Deep Research is a capability you add to any agent. When the agent calls it, it runs a
bounded, multi-round investigation — plan → gather → reflect → iterate → synthesize — over
that agent’s own retrieval tools (a knowledge base, Bing/Brave/Google search, any search MCP)
and returns a structured, cited report. It’s the difference between a single quick lookup and a
thorough, sourced answer.
Deep Research is a system tool (like Memory) — drop it onto an agent from the capability
catalog and it immediately operates over whatever tools that agent already has. It does not
bring its own data source; it orchestrates the agent’s.
What it does
A normal turn does one pass: the model may call a tool once and answer. Deep Research instead
runs a short sub-loop, dedicated to one research question, with its own budget:
- Plan — break the question into 3–6 sub-questions.
- Gather — for each sub-question, query the agent’s retrieval/search tools (several calls per round).
- Reflect — assess what’s answered vs missing or contradictory; turn gaps into new sub-questions.
- Iterate — keep going until coverage is good or the budget runs out; stop early when a round adds nothing new.
- Synthesize — return a structured report: Executive summary · Findings (with inline citations) · Open questions · Sources.
The report flags any claim not backed by a cited source, and never fabricates data or sources.
Deep Research uses whatever retrieval tools the host agent has — that’s the whole point.
| The agent has… | What Deep Research does |
|---|
| A web search tool (Bing, Brave, Google) and a knowledge base | Plans sub-questions and queries both per sub-question, cross-checks, iterates |
| A knowledge base only | Iterative RAG with query reformulation each round |
| A web search MCP only | Iterative web search, always citing sources |
| No retrieval tool at all | Falls back to multi-pass reasoning + self-critique, and explicitly flags “no external sources” — it will not invent sources |
It is read-only: it never calls write/create/update/send actions, and it cannot call itself
(recursion-safe).
Add it to an agent
- Open the agent in Agent Creator → Capabilities → Add Capability.
- Add Deep Research (category Research). It appears as a tool the agent can call.
- (Recommended) also add the Deep Research skill — it tells the agent when to use deep
research and how to present the report. Pure guidance; no extra setup.
- Make sure the agent has at least one retrieval tool (a knowledge base or a web search MCP)
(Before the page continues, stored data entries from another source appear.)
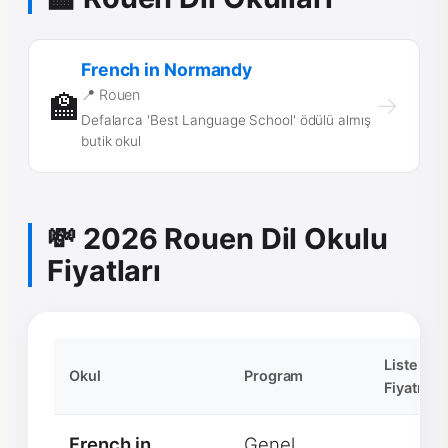
French in Normandy
📍 Rouen
🏫
→
Defalarca 'Best Language School' ödülü almış
butik okul
💸 2026 Rouen Dil Okulu
Fiyatları
Liste
Okul
Program
Fiyatı
French in
Genel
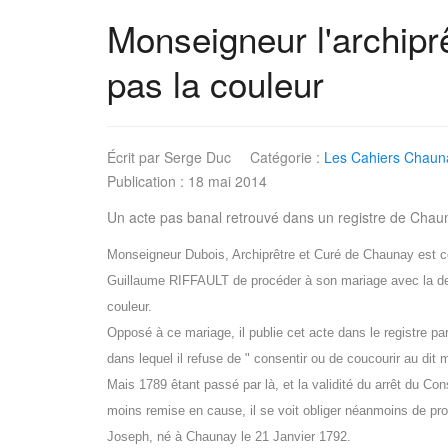
Monseigneur l'archipr
pas la couleur
Écrit par
Serge Duc
Catégorie :
Les Cahiers Chauna
Publication : 18 mai 2014
Un acte pas banal retrouvé dans un registre de Chau
Monseigneur Dubois, Archiprêtre et Curé de Chaunay est 
Guillaume RIFFAULT de procéder à son mariage avec la d
couleur.
Opposé à ce mariage, il publie cet acte dans le registre par
dans lequel il refuse de " consentir ou de coucourir au dit 
Mais 1789 êtant passé par là, et la validité du arrêt du Con
moins remise en cause, il se voit obliger néanmoins de pr
Joseph, né à Chaunay le 21 Janvier 1792.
so the research can cite real sources. Without one, Deep Research still runs but answers from
reasoning only, marked unverified.
Deep Research uses the agent’s own model for its sub-loop. If the agent’s model is invalid or
its max_tokens is very low, Deep Research will fail like any other turn — check the agent’s
model settings first.
Budget
The research sub-run has its own budget, independent of the main conversation, configurable on the
capability:
| Setting | Default | What it caps |
|---|
max_turns | 6 | Maximum rounds/turns inside the research sub-loop |
token_budget | 60000 | Token ceiling for the whole sub-run |
tool_call_budget | 20 | Maximum tool calls during the research |
Higher budgets = deeper, more thorough (and slower, costlier) research. These are server-side; the
model cannot raise them itself.
When to use it — and when not to
Use Deep Research for: open-ended or comprehensive questions that need several searches and
synthesis — “comprehensive analysis of X”, “everything about Y”, “investigate Z thoroughly”,
state-of-the-art reviews, competitive landscapes.
Don’t use it for: a single quick fact or a one-shot lookup — a normal turn (or one direct tool
call) is faster and cheaper. The Deep Research skill already instructs the agent to skip it for
quick questions.
Output
The report is rendered in the conversation (and the canvas for substantial reports), structured as:
## Executive summary
## Findings (per sub-question, with inline [source, date] citations)
## Open questions
## Sources (deduplicated list)
Because it can take several rounds, expect Deep Research to be noticeably slower than a normal
reply — it’s doing many searches and a synthesis pass, not a single answer.